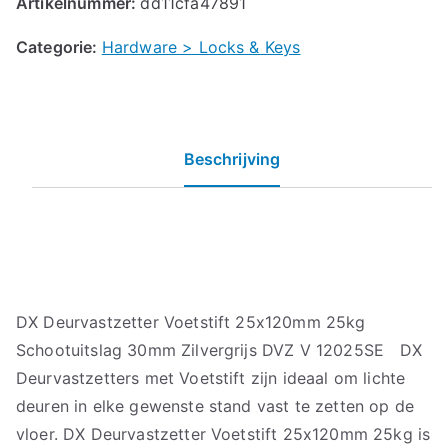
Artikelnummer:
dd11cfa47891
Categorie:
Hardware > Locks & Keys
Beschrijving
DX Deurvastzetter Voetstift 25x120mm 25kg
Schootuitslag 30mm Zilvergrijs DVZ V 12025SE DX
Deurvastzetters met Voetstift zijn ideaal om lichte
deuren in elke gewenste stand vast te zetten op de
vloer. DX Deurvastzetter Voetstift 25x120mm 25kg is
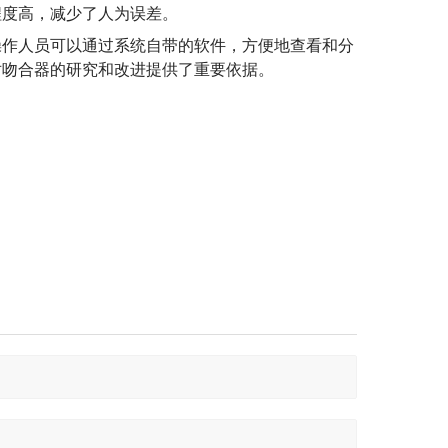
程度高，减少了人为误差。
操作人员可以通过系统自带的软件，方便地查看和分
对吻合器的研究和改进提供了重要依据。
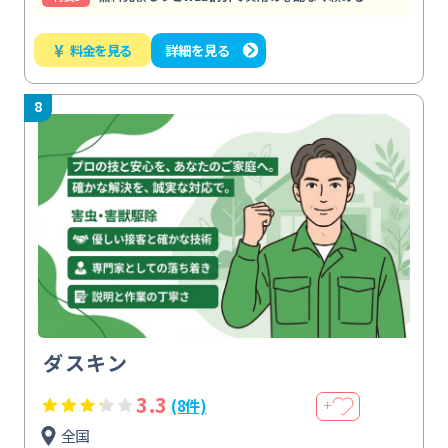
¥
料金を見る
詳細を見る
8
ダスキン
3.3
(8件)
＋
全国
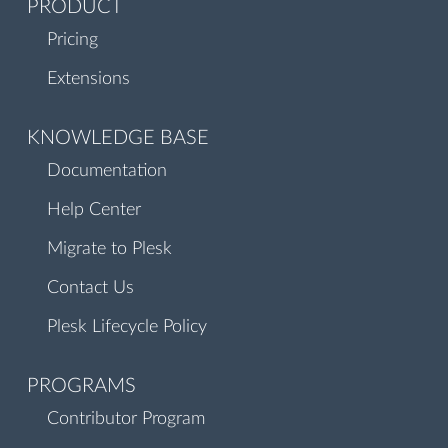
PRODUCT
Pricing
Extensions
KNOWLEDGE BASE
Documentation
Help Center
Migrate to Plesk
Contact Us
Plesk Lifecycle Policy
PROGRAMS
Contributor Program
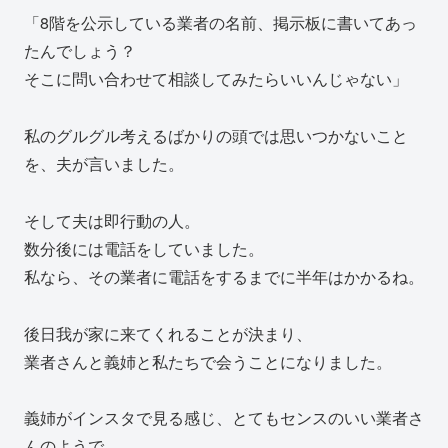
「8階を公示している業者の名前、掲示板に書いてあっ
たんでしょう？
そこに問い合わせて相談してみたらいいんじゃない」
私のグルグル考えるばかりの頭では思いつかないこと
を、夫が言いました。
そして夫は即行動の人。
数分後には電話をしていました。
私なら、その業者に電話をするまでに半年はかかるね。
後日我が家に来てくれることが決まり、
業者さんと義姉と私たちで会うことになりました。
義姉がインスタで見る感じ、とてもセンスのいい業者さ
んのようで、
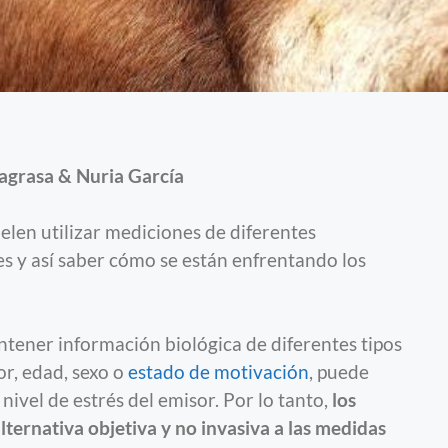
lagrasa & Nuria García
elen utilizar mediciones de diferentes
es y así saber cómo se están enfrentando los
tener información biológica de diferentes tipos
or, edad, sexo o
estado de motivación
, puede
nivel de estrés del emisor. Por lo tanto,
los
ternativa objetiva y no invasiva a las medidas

######

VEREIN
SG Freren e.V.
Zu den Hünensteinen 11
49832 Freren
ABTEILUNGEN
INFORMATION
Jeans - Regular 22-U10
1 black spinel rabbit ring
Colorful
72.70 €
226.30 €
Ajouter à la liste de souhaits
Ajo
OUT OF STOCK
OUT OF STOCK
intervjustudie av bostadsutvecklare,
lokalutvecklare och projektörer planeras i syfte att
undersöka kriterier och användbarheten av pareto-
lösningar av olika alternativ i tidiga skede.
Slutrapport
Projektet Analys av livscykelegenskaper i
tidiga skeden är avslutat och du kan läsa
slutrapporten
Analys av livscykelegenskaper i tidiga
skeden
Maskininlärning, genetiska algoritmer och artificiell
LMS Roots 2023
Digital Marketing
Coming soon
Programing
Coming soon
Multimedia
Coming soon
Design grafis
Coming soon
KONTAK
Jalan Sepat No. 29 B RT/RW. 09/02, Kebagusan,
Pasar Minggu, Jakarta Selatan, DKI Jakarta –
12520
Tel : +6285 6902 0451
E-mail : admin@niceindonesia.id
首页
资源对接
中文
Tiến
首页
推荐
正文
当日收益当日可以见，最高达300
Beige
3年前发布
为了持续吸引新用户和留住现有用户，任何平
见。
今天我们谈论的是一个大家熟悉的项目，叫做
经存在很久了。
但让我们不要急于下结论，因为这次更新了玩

######

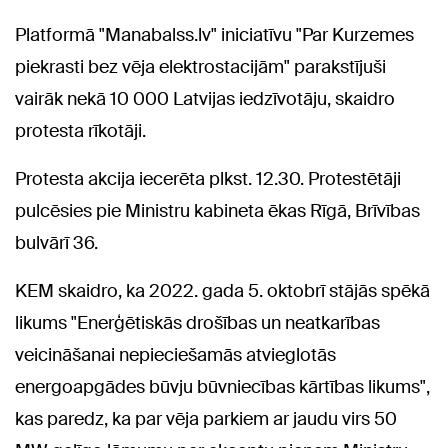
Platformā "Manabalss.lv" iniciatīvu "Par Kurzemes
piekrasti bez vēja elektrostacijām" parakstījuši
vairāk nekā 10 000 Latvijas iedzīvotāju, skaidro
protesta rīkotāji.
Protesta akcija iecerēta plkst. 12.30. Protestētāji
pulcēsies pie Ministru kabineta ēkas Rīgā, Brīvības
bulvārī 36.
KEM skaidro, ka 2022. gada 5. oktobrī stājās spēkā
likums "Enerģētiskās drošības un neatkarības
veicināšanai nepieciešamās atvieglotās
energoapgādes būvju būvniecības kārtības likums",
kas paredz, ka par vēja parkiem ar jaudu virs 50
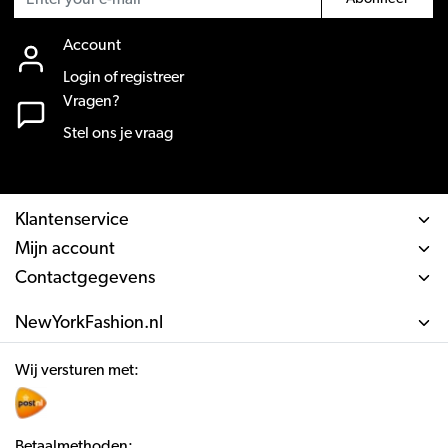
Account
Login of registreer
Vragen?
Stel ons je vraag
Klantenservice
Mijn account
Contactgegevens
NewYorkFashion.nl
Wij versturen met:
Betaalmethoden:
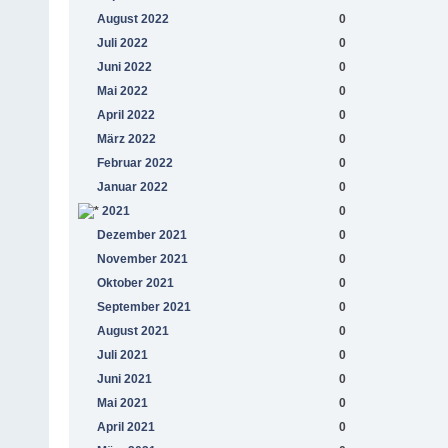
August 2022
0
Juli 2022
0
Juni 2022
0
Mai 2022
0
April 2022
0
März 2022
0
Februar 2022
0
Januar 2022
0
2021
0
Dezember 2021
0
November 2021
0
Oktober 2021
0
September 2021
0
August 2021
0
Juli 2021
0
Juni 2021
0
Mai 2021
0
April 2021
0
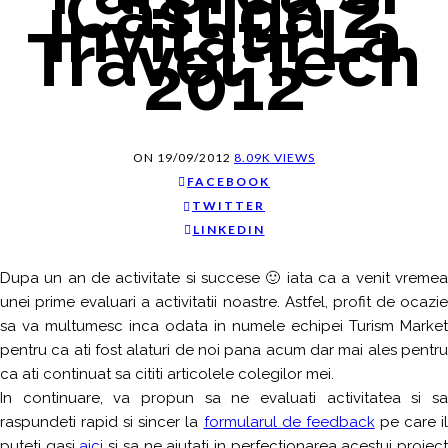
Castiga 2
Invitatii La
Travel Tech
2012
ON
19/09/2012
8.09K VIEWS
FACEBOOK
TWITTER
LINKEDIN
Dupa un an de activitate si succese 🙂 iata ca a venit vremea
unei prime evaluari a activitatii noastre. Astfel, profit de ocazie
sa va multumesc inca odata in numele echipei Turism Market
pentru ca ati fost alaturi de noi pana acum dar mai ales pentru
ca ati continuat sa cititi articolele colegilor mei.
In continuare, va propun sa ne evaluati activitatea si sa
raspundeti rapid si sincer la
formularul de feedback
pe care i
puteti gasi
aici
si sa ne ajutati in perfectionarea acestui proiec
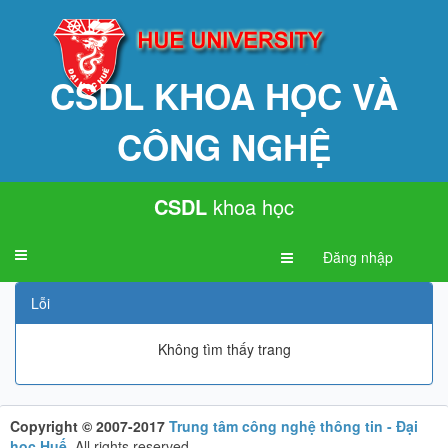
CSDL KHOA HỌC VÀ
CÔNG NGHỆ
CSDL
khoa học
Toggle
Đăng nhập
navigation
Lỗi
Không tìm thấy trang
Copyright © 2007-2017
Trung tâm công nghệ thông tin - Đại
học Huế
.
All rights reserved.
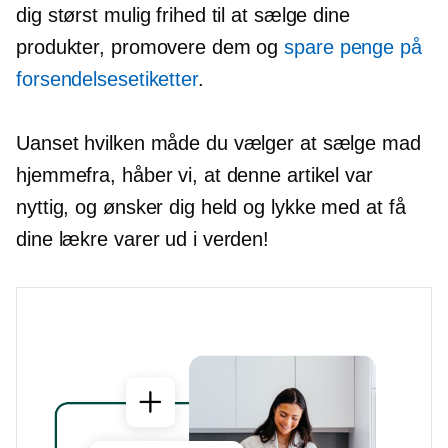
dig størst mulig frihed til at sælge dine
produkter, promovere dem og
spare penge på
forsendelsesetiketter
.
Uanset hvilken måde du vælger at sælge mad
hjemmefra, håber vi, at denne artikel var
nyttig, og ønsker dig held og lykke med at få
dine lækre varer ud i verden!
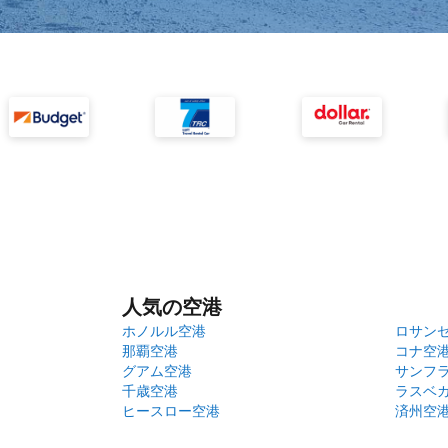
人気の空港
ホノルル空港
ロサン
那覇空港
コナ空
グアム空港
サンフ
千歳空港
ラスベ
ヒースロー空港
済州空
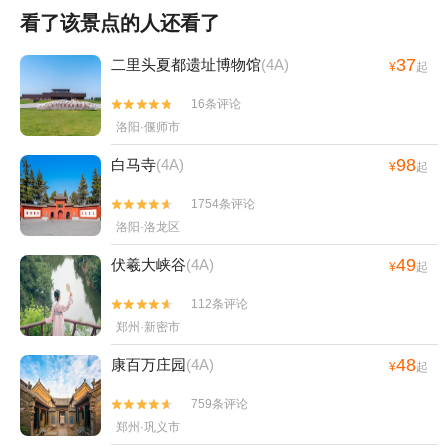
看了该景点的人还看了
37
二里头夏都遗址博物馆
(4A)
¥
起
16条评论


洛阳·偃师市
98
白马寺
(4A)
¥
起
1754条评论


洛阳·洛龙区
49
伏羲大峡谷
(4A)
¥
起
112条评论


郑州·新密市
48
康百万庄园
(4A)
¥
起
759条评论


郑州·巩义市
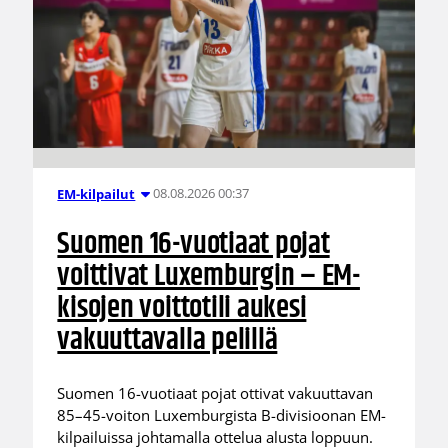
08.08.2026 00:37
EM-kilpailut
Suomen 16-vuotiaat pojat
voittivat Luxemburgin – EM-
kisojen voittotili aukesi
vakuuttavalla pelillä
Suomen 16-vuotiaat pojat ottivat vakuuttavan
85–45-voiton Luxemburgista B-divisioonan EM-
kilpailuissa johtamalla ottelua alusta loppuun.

######

| What this task involves |
The expected answer is a copy of each line in the listing above that contains "Analys".

| Solution |
Projektet Analys av livscykelegenskaper i
Analys av livscykelegenskaper i tidiga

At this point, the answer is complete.